---- Document section

The new politics must marry the twin virtues of unequal outcomes and equality of opportunity.
When too few get too much everybody loses.
Feminism is about women living their lives on their own terms, marshalling the resources of the society to make that possible, and men embracing this as vital to a successful society and their own liberation.
Can it be that striving for equality of opportunity however imperfect the process not only benefits the individual but also creates benefits for the society that are unintended but wonderful?
Economics must be a 'moral enterprise' as much as politics claims to be. Economic outcomes need to be framed in terms of right and wrong not just efficiency if only because these often align in surprising ways that are good for society and the economy.
My vision of Canada is that any Canadian child from a family of limited circumstance can expect to have a chance at lifetime of unlimited opportunities.
Free trade is a wonderful thing. Time and time again economists have proven that free trade creates enormous wealth for each country 'on the whole'. Historians have shown that free trade is usually associated with rising political, social and cultural liberty. The perennial problem is that free trade always creates tremendous disruption for thousands even millions of individuals often concentrated in one geography, and where the state is idle, not investing in best in class instruments of social justice, free trade can be a permanent ticket out of the middle class, down, not up.

--------
---- Data

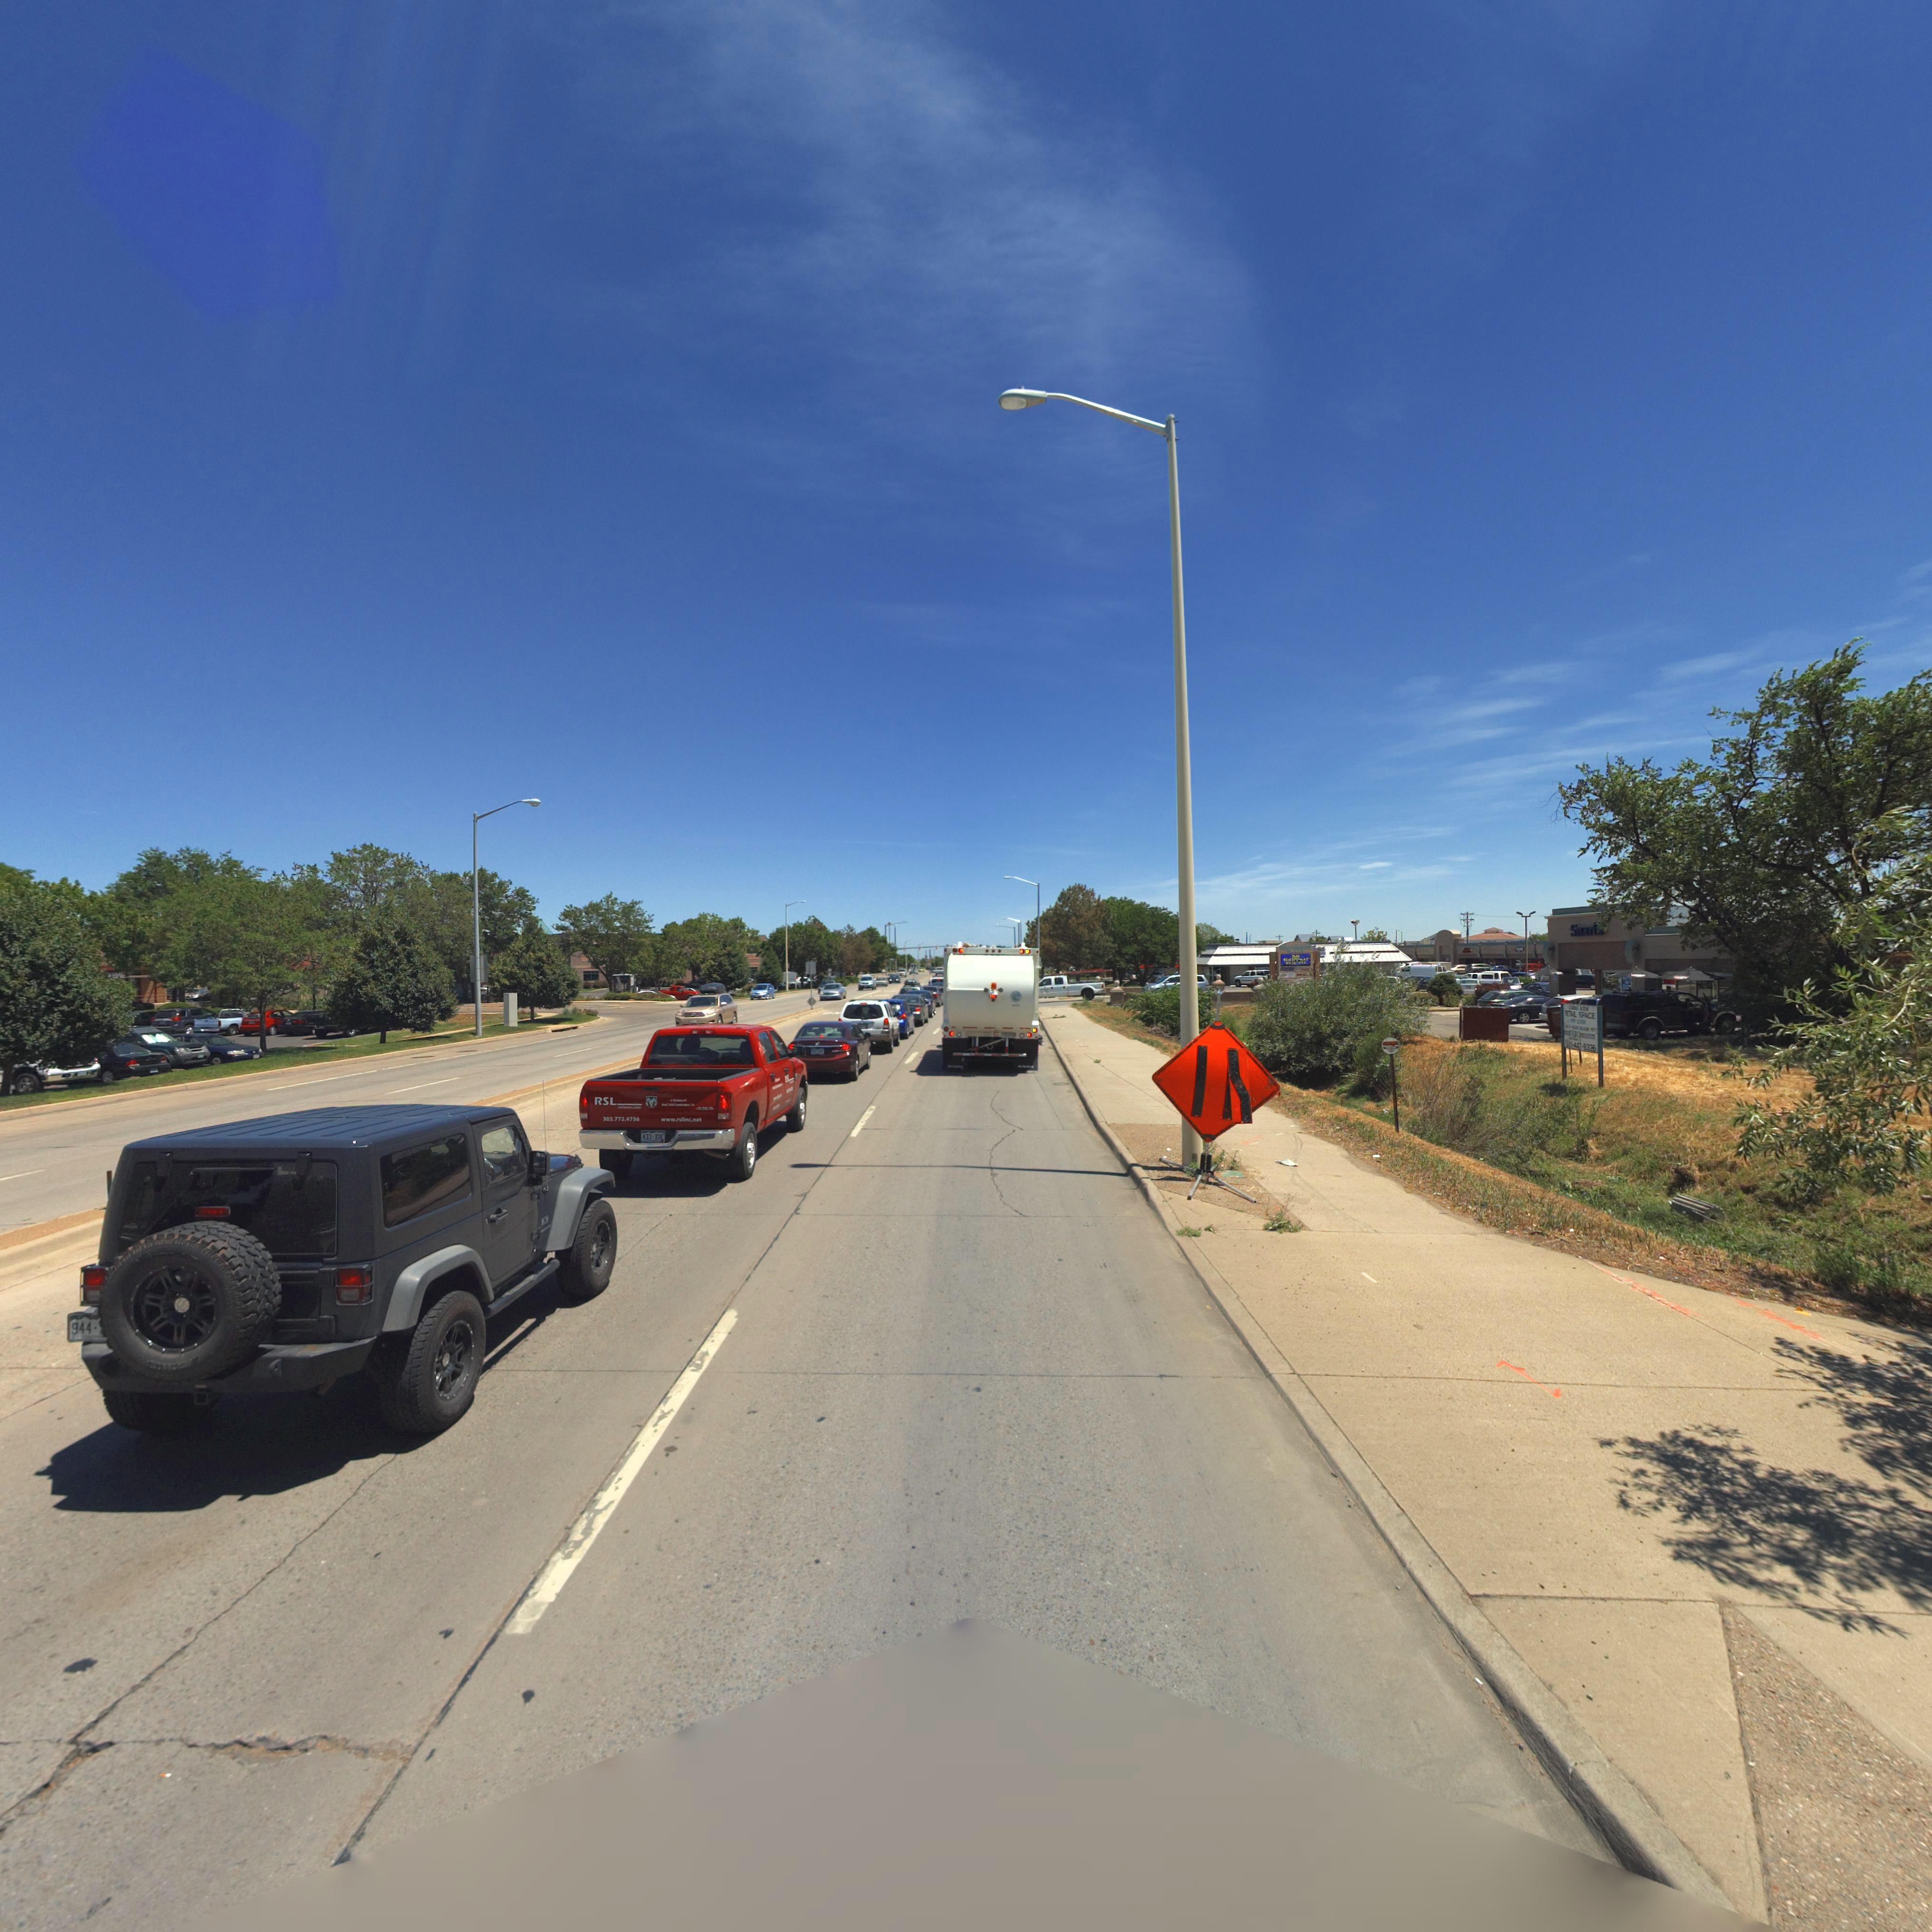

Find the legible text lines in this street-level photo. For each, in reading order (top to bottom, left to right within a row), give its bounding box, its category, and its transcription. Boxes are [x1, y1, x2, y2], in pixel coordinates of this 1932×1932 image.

--------

**Set task A:** Retype the passage on opportunity and free trade from "Feminism is about" to "unintended but wonderful?".
**Set task B:** Write what comes next in the passage on opportunity and free trade, picking up after its last sentence.
The data plays no part in this.

**Exercise answer A:**
Feminism is about women living their lives on their own terms, marshalling the resources of the society to make that possible, and men embracing this as vital to a successful society and their own liberation.
Can it be that striving for equality of opportunity however imperfect the process not only benefits the individual but also creates benefits for the society that are unintended but wonderful?

**Exercise answer B:**
Tax policy should be founded on the principle of generating steady tax revenues sufficient to maximise environmentally sustainable economic growth in order to fund fair government.
Public policy should be designed to decrease inequality before the law and increase equality of opportunity.
Capitalism is not the problem; the problem is what we do with capitalism.
Content is always more difficult to argue than conspiracy.
Let the state regulate and the market operate (most things).
Welfare strategies are best designed as a hand up, not as a hand out.
Political debate should not be fact free fighting.
Explanation lasts longer than eloquence.
Always favour empowerment over dependency.
The most enduring public figures are embraced for the causes they fought for and not the concept of themselves they hoped others would remember them by.
Find your voice and don't be the echo of somebody else.
It is possible to operate on two different levels: the practical, cautious and conservative; and the realm of ideas, open, free, and radical.